LOCAL LEADERS SHOULD TELL DOT TO RETHINK SCAJAQUADA
We are at a critical juncture on the Department of Transportation’s plan for the Scajaquada Expressway.
In August, the DOT dictated its view of the expressway design that ignored 15 years of community input in favor of the same 1950s transportation model that favored the automobile over communities and our park system. Not only will DOT take an additional 14 acres of parkland, but it will shorten the length of the expressway that it will mediate, creating a confusing set of various speed limits along the roadway. It also proposes creating a Niagara Falls Boulevard- and Sheridan Drive-type intersection by the stone bridge on the S-curves.
This bureaucratic rigidity and defiance of community input is a disgrace. The Buffalo Olmsted Parks Conservancy plan to reconnect the two parts of Delaware Park by a bypass that restores the S-curves bridge to pedestrian and bike use is not impossible, just inconvenient to DOT’s lack of imagination and ignoring its own environmental reports on the minimal effects of this change. The 30 mile per hour speed limit has already reduced traffic by half on the expressway as people look to alternative routes, and with self-driving cars and trucks on the horizon, with their smart route planning, the road will become even less relevant.
Our mayor, Common Council and other city officials need to show support for the majority of their constituents and tell the DOT that it needs to go back to the drawing board and rethink this terrible plan that continues the mistakes of the past.
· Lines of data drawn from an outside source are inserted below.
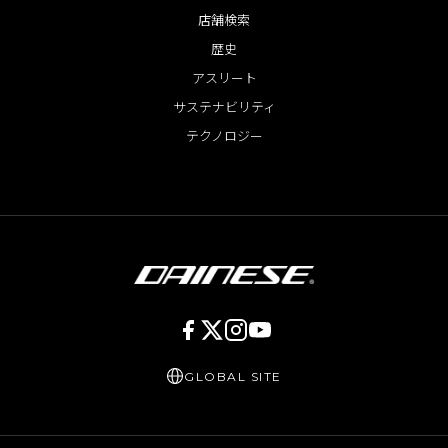
店舗検索
歴史
アスリート
サステナビリティ
テクノロジー
GLOBAL SITE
The city needs to support reconnecting Delaware Park and restoring the DOT’s original proposal as to the length of the expressway to be changed.
Buffalo owns much of the ground under the expressway and a show of apolitical courage by the people who are supposed to represent the will of their constituents would go a long way to keeping this disastrous plan from haunting the area for another 60 years.